A rural Texas community college is helping students earn money for tuition by paying them for summer work that needs to be done on campus, from landscaping to tutoring other students.
Northeast Texas Community College (NTCC) President Ron Clinton and Jonathan McCullough, executive vice president for advancement, started Work4College (W4C) in 2014 “to give students an opportunity to stay on campus in the summer and work in jobs that pay more than jobs in the community,” Clinton says.
The program is open to first-year college students and high school juniors and seniors who are dual-enrolled at NTCC.
What the work entails
Participating students work 20 hours a week and earn $15 an hour “for jobs that actually need to be done on campus,” says Clinton, who with McCullough will have a session highlighting the program on March 29 at the American Association of Community Colleges’ Annual Convention at National Harbor, Maryland. Students keep half of their earnings, while the balance is banked toward their tuition, fees, books and/or room and board at NTCC.
Students can earn up to $2,250, with half — $1,125 — going toward the scholarship credit. After completing the program, they have up to two years to use those credits at the college. Ninety-five percent of eligible W4C students have taken classes at NTCC after participating in the program, according to the college.
The program has significantly helped students with college costs. Nearly 80 percent of W4C students remain debt-free, with 20 percent of students in the program taking student loans, according to the college.
An evolving and growing effort
Some of the W4C students work on the college’s 275-acre sustainable farm and others build greenhouses, weed flower beds, take inventory at the college bookstore or work in the student service office as peer tutors. Last summer, two students majoring in education worked at a public school, and others collected food for the college’s food bank.
The program launched as a pilot in 2014 with 15 students working on the college’s farm. It has since expanded to include up to 12 different learning areas across the campus. This past summer, NTCC piloted the program at a local school district by providing students with an opportunity to work at the school they attended.
Clinton would like to expand the program, offer more jobs in the community and align jobs with students’ interests. He also would like to grow the number of participants from 76 students last summer to 120 this year, and eventually up to 300.

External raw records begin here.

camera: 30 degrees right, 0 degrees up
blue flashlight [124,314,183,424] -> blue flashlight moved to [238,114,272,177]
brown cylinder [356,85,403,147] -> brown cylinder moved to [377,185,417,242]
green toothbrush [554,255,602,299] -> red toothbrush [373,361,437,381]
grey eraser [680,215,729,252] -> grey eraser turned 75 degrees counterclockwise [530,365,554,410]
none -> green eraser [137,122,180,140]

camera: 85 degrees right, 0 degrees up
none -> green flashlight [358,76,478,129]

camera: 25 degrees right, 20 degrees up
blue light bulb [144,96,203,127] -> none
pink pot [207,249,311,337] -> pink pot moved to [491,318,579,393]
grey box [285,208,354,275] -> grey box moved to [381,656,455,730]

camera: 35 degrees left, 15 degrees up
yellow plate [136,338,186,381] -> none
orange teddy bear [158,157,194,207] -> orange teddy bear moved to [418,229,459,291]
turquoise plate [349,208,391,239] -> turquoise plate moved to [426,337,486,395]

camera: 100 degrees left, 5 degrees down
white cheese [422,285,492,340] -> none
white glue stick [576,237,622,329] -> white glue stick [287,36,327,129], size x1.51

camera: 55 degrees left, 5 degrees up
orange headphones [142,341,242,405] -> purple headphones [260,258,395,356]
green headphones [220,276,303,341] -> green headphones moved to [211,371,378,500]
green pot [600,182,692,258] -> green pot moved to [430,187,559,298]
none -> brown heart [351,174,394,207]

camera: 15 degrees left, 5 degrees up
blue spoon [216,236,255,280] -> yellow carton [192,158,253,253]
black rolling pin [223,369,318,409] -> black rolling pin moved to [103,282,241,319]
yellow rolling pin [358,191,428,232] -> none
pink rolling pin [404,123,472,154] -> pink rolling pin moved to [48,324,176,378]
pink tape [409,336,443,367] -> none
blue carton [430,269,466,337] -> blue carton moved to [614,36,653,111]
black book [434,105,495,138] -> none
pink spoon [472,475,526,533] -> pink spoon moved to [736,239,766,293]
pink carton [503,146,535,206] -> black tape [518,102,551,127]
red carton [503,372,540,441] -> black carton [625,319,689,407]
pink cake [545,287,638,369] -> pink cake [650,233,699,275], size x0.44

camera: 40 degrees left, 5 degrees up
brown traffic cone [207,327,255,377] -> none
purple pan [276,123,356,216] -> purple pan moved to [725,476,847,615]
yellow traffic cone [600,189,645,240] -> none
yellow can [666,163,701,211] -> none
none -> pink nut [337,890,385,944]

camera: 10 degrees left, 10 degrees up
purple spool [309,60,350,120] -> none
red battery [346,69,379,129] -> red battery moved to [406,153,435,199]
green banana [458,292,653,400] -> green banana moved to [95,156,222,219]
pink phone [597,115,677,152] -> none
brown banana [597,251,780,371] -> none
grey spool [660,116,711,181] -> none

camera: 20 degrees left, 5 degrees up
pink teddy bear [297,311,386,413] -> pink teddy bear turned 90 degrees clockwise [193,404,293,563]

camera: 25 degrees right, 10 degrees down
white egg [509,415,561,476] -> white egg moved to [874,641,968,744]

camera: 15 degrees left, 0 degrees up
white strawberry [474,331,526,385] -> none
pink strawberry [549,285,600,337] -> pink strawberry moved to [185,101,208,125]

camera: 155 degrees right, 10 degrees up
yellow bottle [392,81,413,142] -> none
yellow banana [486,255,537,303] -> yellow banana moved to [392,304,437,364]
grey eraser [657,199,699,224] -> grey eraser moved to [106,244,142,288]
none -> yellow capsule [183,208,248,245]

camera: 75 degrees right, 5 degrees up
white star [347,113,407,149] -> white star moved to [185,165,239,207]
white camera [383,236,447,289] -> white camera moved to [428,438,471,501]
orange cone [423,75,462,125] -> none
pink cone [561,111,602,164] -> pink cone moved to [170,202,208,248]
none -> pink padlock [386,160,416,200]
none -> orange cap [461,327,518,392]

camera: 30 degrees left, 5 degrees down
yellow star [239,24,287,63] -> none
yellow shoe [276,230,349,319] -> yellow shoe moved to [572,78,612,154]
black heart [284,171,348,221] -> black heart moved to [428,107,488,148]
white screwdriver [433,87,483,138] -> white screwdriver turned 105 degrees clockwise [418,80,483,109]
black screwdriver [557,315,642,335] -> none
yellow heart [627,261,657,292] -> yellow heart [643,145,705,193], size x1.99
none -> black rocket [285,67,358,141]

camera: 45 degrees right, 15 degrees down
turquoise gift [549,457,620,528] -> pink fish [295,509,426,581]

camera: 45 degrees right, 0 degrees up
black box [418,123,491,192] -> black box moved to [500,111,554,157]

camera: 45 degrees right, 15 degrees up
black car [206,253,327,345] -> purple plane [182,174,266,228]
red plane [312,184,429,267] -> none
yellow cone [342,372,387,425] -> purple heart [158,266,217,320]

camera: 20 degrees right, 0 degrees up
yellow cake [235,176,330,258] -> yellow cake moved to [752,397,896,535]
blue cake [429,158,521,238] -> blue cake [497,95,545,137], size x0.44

In addition to the physical work, participating students must take a summer course covering financial planning, soft skills and college-success skills. The program also includes supervisors trained to serve as mentors.
“Students are not just collecting a paycheck. Our supervisors are working with them to make sure they’re learning how to be successful in the workplace,” Clinton says.
Paying for it
The NTCC foundation raised $2.2 million to endow Work4College and aims to increase that to $5 or $6 million, Clinton says. The college also uses other sources to fund the program. After a campus renovation project, NTCC sold naming rights to classrooms and labs, and some of that revenue supports Work4College. The Greater Texas Foundation also contributed funds, along with other organizations.
“As a rural community college, we have limited resources,” Clinton says. “This certainly is something that has helped our college plant, as well as students themselves.”